* INFORMATION GIVEN
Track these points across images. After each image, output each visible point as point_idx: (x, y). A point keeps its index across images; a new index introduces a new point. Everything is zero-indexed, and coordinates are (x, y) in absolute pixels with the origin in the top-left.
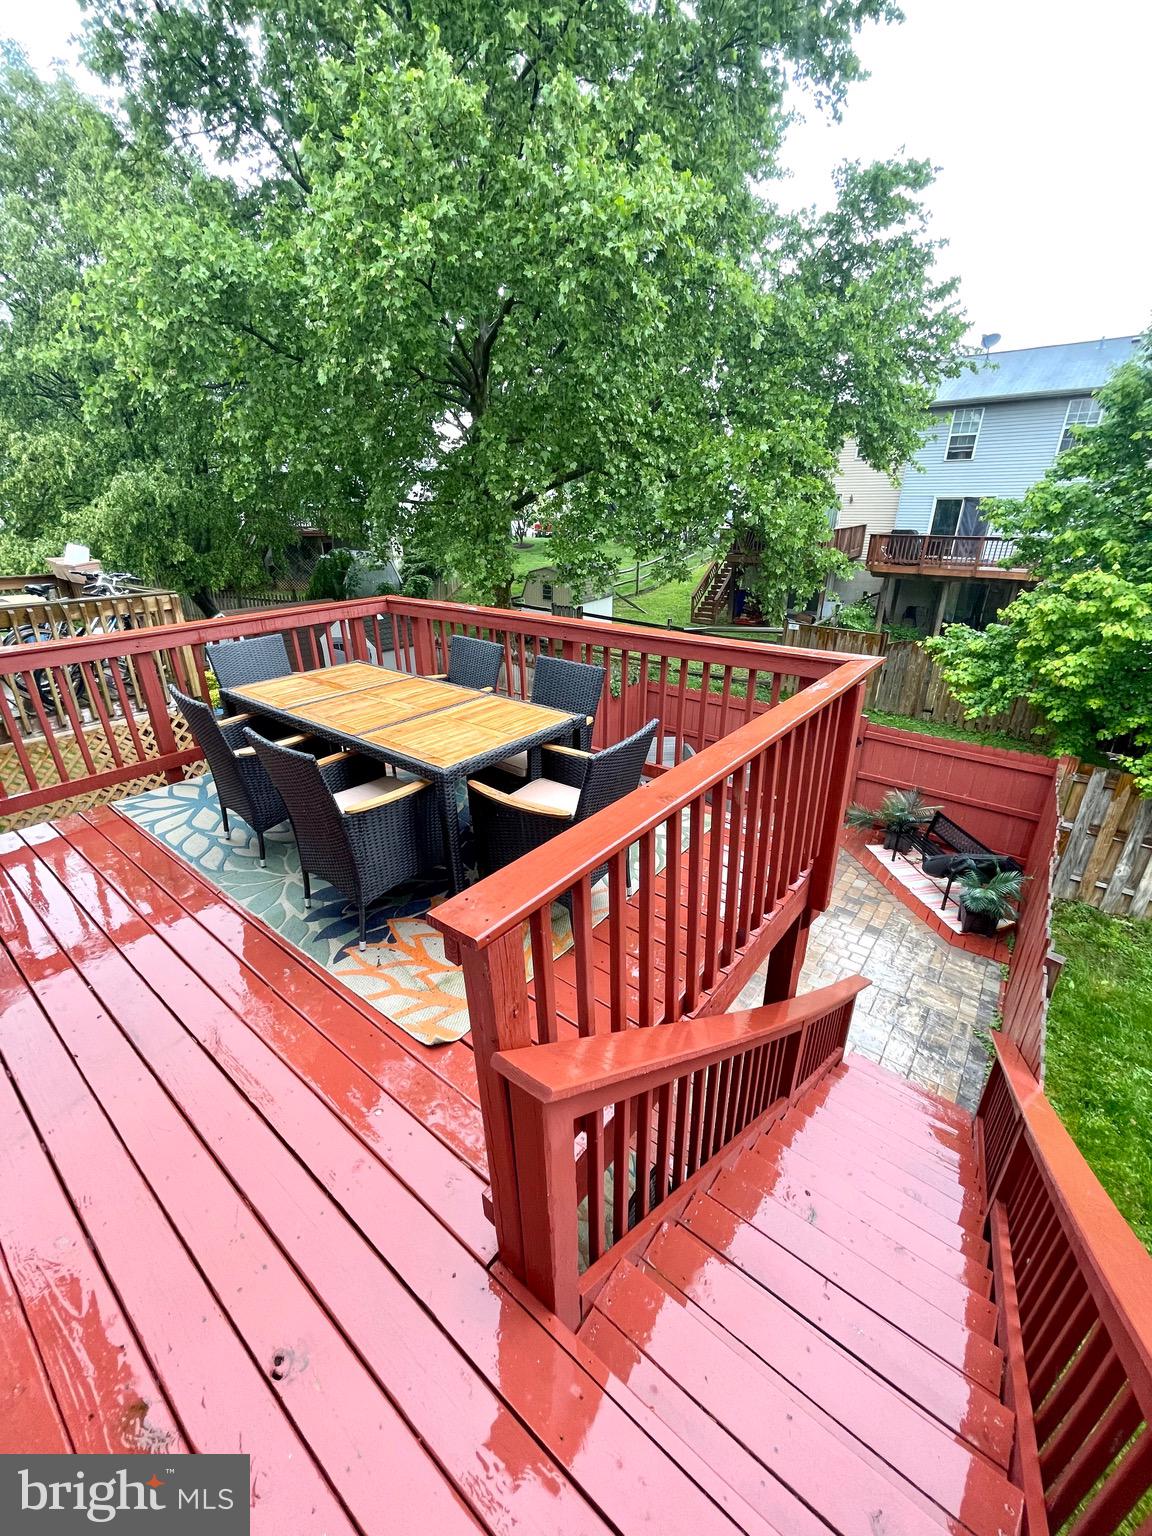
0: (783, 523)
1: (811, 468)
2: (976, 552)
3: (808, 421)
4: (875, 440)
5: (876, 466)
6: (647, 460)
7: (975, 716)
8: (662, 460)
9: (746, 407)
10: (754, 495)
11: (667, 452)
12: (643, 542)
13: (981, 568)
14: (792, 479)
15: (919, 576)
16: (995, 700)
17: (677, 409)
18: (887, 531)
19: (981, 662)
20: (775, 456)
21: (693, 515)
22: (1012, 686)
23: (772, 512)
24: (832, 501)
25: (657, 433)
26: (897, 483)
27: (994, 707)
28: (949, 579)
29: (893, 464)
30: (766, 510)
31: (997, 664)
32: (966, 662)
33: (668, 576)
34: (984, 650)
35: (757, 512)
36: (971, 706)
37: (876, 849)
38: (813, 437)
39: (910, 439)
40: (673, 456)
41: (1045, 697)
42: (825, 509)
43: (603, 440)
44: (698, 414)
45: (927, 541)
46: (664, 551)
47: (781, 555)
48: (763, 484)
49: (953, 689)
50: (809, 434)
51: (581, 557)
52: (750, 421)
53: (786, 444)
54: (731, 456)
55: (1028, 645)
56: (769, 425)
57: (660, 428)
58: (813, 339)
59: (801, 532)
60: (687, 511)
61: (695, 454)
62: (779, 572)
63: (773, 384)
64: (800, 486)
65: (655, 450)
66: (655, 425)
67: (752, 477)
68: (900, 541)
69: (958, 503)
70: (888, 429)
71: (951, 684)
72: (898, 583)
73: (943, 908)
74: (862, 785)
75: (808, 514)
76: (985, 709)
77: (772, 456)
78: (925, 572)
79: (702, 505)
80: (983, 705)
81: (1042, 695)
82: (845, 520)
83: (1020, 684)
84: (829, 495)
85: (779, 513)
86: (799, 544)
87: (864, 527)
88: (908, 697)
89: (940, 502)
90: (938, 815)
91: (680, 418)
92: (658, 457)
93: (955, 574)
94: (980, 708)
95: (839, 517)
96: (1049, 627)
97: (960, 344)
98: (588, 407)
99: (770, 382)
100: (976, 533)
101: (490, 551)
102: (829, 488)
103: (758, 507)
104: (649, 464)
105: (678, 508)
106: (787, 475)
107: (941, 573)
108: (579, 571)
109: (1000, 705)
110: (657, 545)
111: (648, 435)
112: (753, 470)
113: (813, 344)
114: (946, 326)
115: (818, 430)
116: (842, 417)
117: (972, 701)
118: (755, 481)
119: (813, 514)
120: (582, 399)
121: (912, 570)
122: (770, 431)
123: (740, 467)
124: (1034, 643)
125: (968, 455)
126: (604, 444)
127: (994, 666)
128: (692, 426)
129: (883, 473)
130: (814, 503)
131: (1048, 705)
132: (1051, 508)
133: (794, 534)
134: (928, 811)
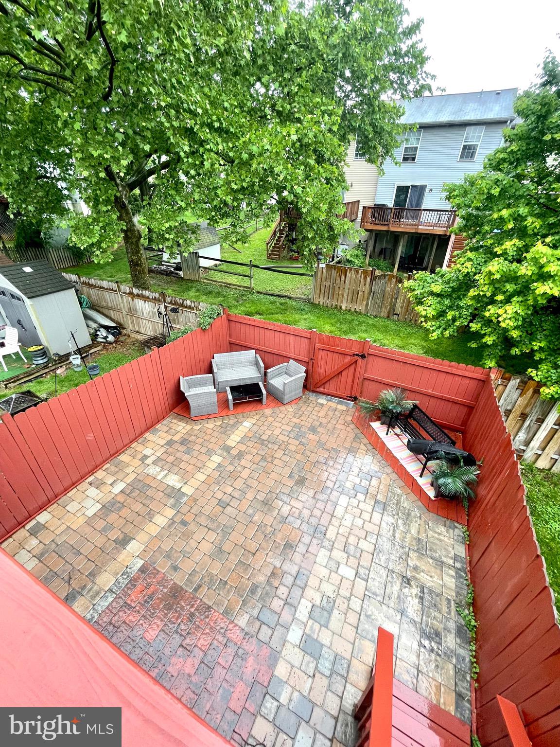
0: (310, 200)
1: (329, 159)
2: (416, 217)
3: (326, 117)
4: (370, 140)
5: (371, 161)
6: (208, 147)
7: (436, 337)
8: (220, 147)
9: (282, 107)
10: (289, 177)
11: (225, 141)
12: (213, 214)
13: (420, 227)
14: (317, 166)
15: (387, 231)
16: (448, 326)
17: (231, 105)
18: (371, 204)
19: (439, 299)
20: (302, 147)
21: (246, 192)
22: (460, 317)
23: (302, 192)
24: (343, 184)
25: (217, 125)
26: (382, 172)
27: (447, 332)
28: (403, 233)
29: (380, 159)
30: (298, 190)
31: (449, 300)
32: (430, 300)
33: (234, 239)
34: (442, 291)
35: (292, 191)
36: (434, 331)
37: (376, 425)
38: (330, 130)
39: (392, 141)
40: (231, 145)
41: (481, 327)
42: (339, 189)
43: (167, 125)
44: (249, 112)
45: (393, 210)
46: (229, 220)
47: (311, 224)
48: (295, 168)
49: (423, 319)
50: (328, 127)
51: (167, 225)
52: (285, 118)
53: (311, 135)
54: (271, 144)
55: (476, 293)
56: (299, 120)
57: (219, 120)
58: (329, 51)
59: (324, 207)
60: (243, 189)
61: (244, 142)
62: (310, 236)
63: (300, 86)
64: (322, 171)
65: (214, 138)
66: (214, 118)
67: (287, 162)
68: (379, 210)
69: (407, 188)
70: (378, 132)
71: (422, 316)
72: (377, 235)
73: (421, 476)
74: (367, 382)
75: (328, 193)
76: (442, 333)
77: (301, 146)
78: (392, 229)
79: (253, 184)
80: (441, 329)
81: (479, 325)
82: (349, 197)
83: (464, 317)
84: (341, 179)
85: (307, 192)
86: (323, 217)
87: (359, 201)
88: (386, 307)
89: (398, 187)
90: (415, 407)
91: (233, 112)
92: (217, 144)
93: (408, 230)
94: (439, 332)
95: (345, 196)
96: (492, 282)
97: (424, 70)
98: (150, 92)
99: (298, 85)
100: (416, 207)
101: (102, 219)
102: (341, 175)
103: (292, 187)
104: (211, 150)
105: (234, 186)
106: (312, 162)
107: (400, 230)
108: (167, 236)
109: (452, 330)
110: (225, 215)
111: (210, 126)
112: (288, 158)
113: (328, 55)
114: (415, 57)
115: (334, 124)
116: (349, 121)
117: (434, 328)
118: (289, 166)
119: (331, 194)
120: (143, 84)
121: (384, 228)
122: (299, 125)
123: (277, 154)
124: (481, 293)
125: (413, 159)
126: (169, 129)
127: (447, 302)
128: (244, 120)
129: (374, 166)
130: (332, 185)
131: (483, 332)
132: (493, 192)
133: (319, 209)
134: (409, 404)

* EXERCISE AIM
Take the material above from its first line through the line that has "29: (893, 464)" and copy it exactly, without any pictures.

* ANSWER TO THE EXERCISE
Track these points across images. After each image, output each visible point as point_idx: (x, y). A point keeps its index across images; a new index introduces a new point. Everything is zero-indexed, and coordinates are (x, y) in absolute pixels with the origin in the top-left.
0: (783, 523)
1: (811, 468)
2: (976, 552)
3: (808, 421)
4: (875, 440)
5: (876, 466)
6: (647, 460)
7: (975, 716)
8: (662, 460)
9: (746, 407)
10: (754, 495)
11: (667, 452)
12: (643, 542)
13: (981, 568)
14: (792, 479)
15: (919, 576)
16: (995, 700)
17: (677, 409)
18: (887, 531)
19: (981, 662)
20: (775, 456)
21: (693, 515)
22: (1012, 686)
23: (772, 512)
24: (832, 501)
25: (657, 433)
26: (897, 483)
27: (994, 707)
28: (949, 579)
29: (893, 464)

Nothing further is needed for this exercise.